Cadmium effects on p38/MAPK isoforms in MDA-MB231 breast cancer cells

Abstract

Emerging evidence seems to indicate that the heavy metal cadmium (Cd) is able to regulate gene expression, drastically affecting the pattern of transcriptional activity in normal and pathological eukaryotic cells, also affecting intracellular signalization events. Human p38 is a family of mitogen-activated protein kinases consisting of four isoforms (α, β, γ and δ) which mediate signal transduction cascades controlling several aspects of cell physiology. In this study we examined whether exposure of MDA-MB231 tumor cells from the human breast to Cd may exert some effect on p38 isoform expression and accumulation, as well as on p38 activation.

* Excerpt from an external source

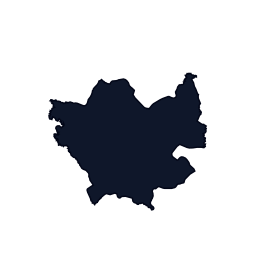 Mueang Sakon Nakhon, Sakon Nakhon, Thailand (Mercator projection), rotated 305°
{"feature_id": "78962969B18932454885431", "entity_name": "Mueang Sakon Nakhon", "entity_type": "district", "adm_level": 2, "iso_a3": "THA", "parent_name": "Thailand", "parent_adm1": "Sakon Nakhon", "projection": "mercator", "projection_center": [104.081, 17.195], "detail": "fine", "context": "isolated", "style": "filled", "palette": "ink", "viewbox_px": 256, "rotation_deg": 305, "n_neighbors": 0, "source": "geoboundaries", "source_scale": "gbopen_adm2", "svg_char_len": 5705}
<svg xmlns="http://www.w3.org/2000/svg" viewBox="0 0 256 256"><g transform="rotate(305 128 128)"><path d="M209.2,154.6L209.9,154.1L209.9,153.7L209.5,152.8L208.5,152.2L208.8,151.4L208.7,150.8L208.1,150.5L208.2,148.9L208.7,148.2L207.9,147.3L207.8,146.6L207.3,146.5L207.1,146.7L206.8,146.5L206.9,146.0L206.5,145.2L205.9,145.3L205.7,145.5L205.2,145.3L204.5,145.3L204.0,144.8L203.5,145.9L203.6,146.3L203.0,146.3L202.8,147.2L201.7,147.0L201.1,146.6L200.9,147.0L200.0,147.2L199.8,146.6L199.3,146.6L199.0,146.9L199.4,147.5L199.2,148.0L198.4,147.2L198.0,147.6L197.6,147.6L197.4,147.3L197.1,147.8L195.5,148.3L194.6,147.7L194.1,146.8L193.6,146.5L192.7,145.3L190.1,145.2L188.2,145.9L184.8,146.3L183.4,147.7L182.9,148.7L180.9,149.6L179.0,148.8L178.6,148.3L177.8,146.5L177.3,143.6L176.7,142.8L172.1,139.6L169.6,138.2L162.4,135.0L160.5,134.6L155.6,134.3L155.5,133.1L154.5,132.4L154.6,131.3L154.1,130.7L154.2,129.9L154.0,129.6L156.6,116.6L158.1,113.0L162.3,111.7L162.6,111.3L162.4,110.5L162.9,109.4L163.0,107.1L163.4,104.8L165.2,102.4L166.0,99.9L166.1,98.1L165.5,96.2L161.9,92.6L161.0,92.2L159.9,91.2L157.4,88.2L155.6,87.8L153.7,88.0L152.5,85.8L152.3,83.7L152.0,83.0L151.5,82.7L152.3,81.8L152.1,80.3L152.5,78.6L150.9,78.1L149.8,77.3L148.5,77.8L146.1,78.0L141.5,77.3L140.0,77.3L139.3,77.7L138.1,77.6L136.8,78.3L134.6,79.0L131.8,79.4L128.6,79.2L125.4,80.4L124.1,80.6L122.2,80.4L121.3,79.7L120.8,79.0L120.4,77.9L119.1,72.3L118.4,70.8L116.9,69.2L116.9,68.4L116.1,65.7L114.1,64.2L113.9,63.9L114.1,63.7L114.0,63.1L113.6,63.2L113.0,62.7L113.1,62.2L112.7,62.3L112.2,61.9L111.9,62.0L111.7,61.5L111.1,61.2L111.4,60.2L110.3,58.2L110.7,57.4L110.1,56.4L110.3,56.1L109.0,54.2L108.9,53.4L109.5,53.2L109.4,52.7L107.7,51.7L107.4,49.5L106.8,48.6L106.2,48.8L105.7,48.7L106.2,50.0L105.4,50.3L105.8,51.1L104.5,51.6L105.0,52.9L103.7,54.0L102.5,54.6L102.4,55.0L102.8,55.4L102.8,55.9L100.4,54.6L99.3,55.2L98.4,55.3L97.8,54.4L97.3,55.1L96.8,54.8L96.7,55.5L96.3,55.8L95.0,55.4L94.6,55.4L95.0,56.2L94.7,56.8L93.7,56.7L93.2,57.0L93.0,56.3L92.8,56.2L91.3,57.6L90.6,58.6L90.6,59.1L91.2,59.8L91.3,60.7L94.0,60.0L94.2,62.9L93.1,64.4L93.3,66.4L93.8,66.7L95.5,66.1L96.1,66.3L95.8,68.2L94.3,68.5L94.2,69.4L95.1,69.8L94.2,70.1L93.0,71.5L93.1,72.9L93.8,72.5L94.2,72.9L94.9,72.5L94.3,73.5L93.6,73.9L92.4,74.1L91.1,73.3L90.2,73.4L90.0,72.2L90.4,70.9L90.3,70.4L89.4,69.2L88.3,68.6L87.3,68.6L86.2,69.2L85.5,70.7L84.3,72.0L84.3,72.6L84.7,73.6L83.5,73.2L83.3,73.9L83.3,74.6L82.8,74.2L82.6,74.9L82.3,74.9L81.5,73.6L81.8,72.4L80.8,71.1L80.4,71.2L80.5,71.6L79.0,72.0L79.3,73.0L78.6,72.8L78.3,73.1L77.8,74.4L78.2,74.5L78.2,75.2L77.1,76.2L78.6,76.2L78.8,76.4L78.6,77.0L78.1,77.6L77.6,77.1L77.0,77.4L76.7,78.6L76.4,78.6L76.5,79.1L76.3,78.8L76.1,79.0L76.2,79.4L75.8,80.1L75.4,79.9L74.7,80.8L74.2,80.8L74.1,81.0L74.9,81.6L75.1,82.1L75.7,82.1L75.3,82.8L75.3,83.7L75.9,83.9L76.2,84.4L75.8,85.6L77.0,85.6L77.3,86.6L78.0,86.9L78.2,87.3L78.5,87.1L78.4,87.2L78.6,87.4L78.3,88.0L78.5,88.4L78.3,88.5L78.4,89.8L78.1,89.8L77.9,90.4L77.5,90.7L76.9,90.5L77.1,91.1L76.7,91.2L76.7,91.7L76.4,91.6L75.8,92.2L75.3,92.2L74.9,92.7L75.3,93.3L74.6,94.0L75.0,94.9L74.6,95.1L73.0,97.3L73.2,97.9L72.9,98.8L72.9,100.3L73.5,102.2L72.8,103.0L73.2,103.4L73.1,103.8L72.1,105.5L71.9,106.7L71.4,107.1L71.2,107.0L71.1,107.7L70.9,107.7L71.0,108.6L69.8,110.1L69.8,110.7L68.6,113.2L68.6,115.0L69.3,117.9L68.5,121.5L67.7,122.6L65.8,123.8L64.8,125.5L63.5,126.8L61.4,132.3L55.2,129.9L54.4,129.8L53.6,130.2L52.3,131.8L48.8,137.7L47.2,139.5L47.3,140.7L46.1,141.9L46.7,142.3L46.8,143.3L46.4,143.6L46.2,144.5L47.0,144.2L47.5,144.8L48.5,144.7L49.5,145.5L50.1,145.2L50.8,145.4L52.1,145.2L52.9,145.4L53.3,145.7L54.1,145.4L54.8,145.9L55.2,145.6L55.6,146.0L56.5,145.8L57.3,146.3L58.4,146.4L61.5,147.5L62.0,148.2L63.2,151.5L67.1,154.5L67.7,156.6L65.7,159.0L65.6,160.7L66.1,161.5L68.3,162.1L70.7,165.1L72.9,171.3L72.9,172.0L70.9,174.0L70.5,175.7L71.1,177.8L70.9,179.1L71.1,179.8L71.5,180.3L72.8,180.5L73.5,181.7L74.4,182.3L75.1,183.2L75.1,184.6L74.7,184.7L74.7,185.0L75.2,185.5L75.5,186.3L75.2,186.5L75.3,187.0L75.0,187.5L75.4,188.2L75.3,189.6L74.7,190.2L75.1,191.2L75.6,191.6L75.7,192.6L75.3,192.8L75.1,193.4L74.5,194.2L75.3,195.1L76.0,195.4L77.2,195.1L77.9,193.6L77.7,192.6L78.2,191.7L78.1,190.4L79.8,189.0L81.2,188.6L82.1,188.6L83.0,188.1L83.9,188.3L86.7,187.5L88.7,185.8L89.9,184.2L91.0,183.7L92.8,183.7L93.4,184.0L93.7,184.9L94.3,185.5L97.2,186.2L98.0,187.5L98.9,191.1L99.6,192.6L103.7,198.4L106.0,200.4L107.2,200.8L110.2,200.8L111.0,201.4L112.0,202.6L113.3,203.4L115.1,205.0L115.6,205.0L118.1,204.1L119.1,204.1L125.8,205.2L131.0,207.4L132.2,205.4L132.9,199.9L134.6,197.7L135.8,194.4L136.2,192.3L135.7,189.6L134.8,188.2L133.5,187.6L130.5,187.2L129.8,186.8L130.0,181.4L130.5,179.9L131.9,178.6L133.1,178.2L141.0,178.6L144.3,179.7L146.0,187.5L146.9,189.7L149.0,192.5L152.1,195.8L154.4,199.2L155.2,201.0L155.4,201.2L155.7,200.4L156.3,200.2L156.4,201.6L157.2,201.9L158.1,200.8L159.2,200.6L158.6,199.4L159.0,198.7L159.5,198.5L161.4,199.0L161.8,198.6L162.3,197.1L162.6,197.0L162.9,197.5L163.3,197.6L164.1,197.1L164.1,195.5L164.4,194.6L164.8,194.2L165.5,194.6L166.0,194.4L166.4,192.9L168.3,193.9L169.7,193.9L171.0,193.0L171.1,192.1L172.1,192.4L172.5,192.3L172.5,191.2L172.8,190.9L174.4,190.9L174.4,189.6L174.1,189.1L174.4,188.0L173.7,187.1L173.4,186.1L173.3,180.7L179.4,179.3L181.0,179.7L181.3,179.2L182.4,179.3L183.3,178.3L182.6,177.4L183.5,177.2L184.2,175.6L185.3,174.3L186.0,174.5L186.5,173.7L187.3,173.3L189.6,173.2L192.6,168.5L194.7,166.9L195.7,166.6L195.9,165.3L198.7,161.2L200.1,158.5L202.7,155.6L203.9,153.0L204.5,152.5L205.5,152.0L205.6,152.3L206.3,152.4L206.4,153.0L206.8,153.3L207.9,153.2L208.2,152.8L208.6,153.3L208.5,153.8L209.2,154.0L209.2,154.6Z" fill="#0f172a" stroke="#020617" stroke-width="1.5"/></g></svg>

Employing a combination of proliferation tests, conventional and semiquantitative multiplex (SM)-polymerase chain reaction (PCR) and Western blot assays, we report that the treatment of breast cancer cells with 5 μM CdCl2 induces a diversified modulation of the transcription patterns of p38 isoform genes and of the accumulation of the related protein products, which are, on the other hand, also affected by α and β isoform functional inactivation induced by SB203580. Our findings suggest the existence of so far unexplored mechanisms of gene regulation in our model system and validate that MDA-MB231 cell line is a suitable in vitro model for further and more detailed studies on the intracellular mechanisms underlying the control of p38 expression, synthesis and activation in mammary tumor cells exposed to different stresses.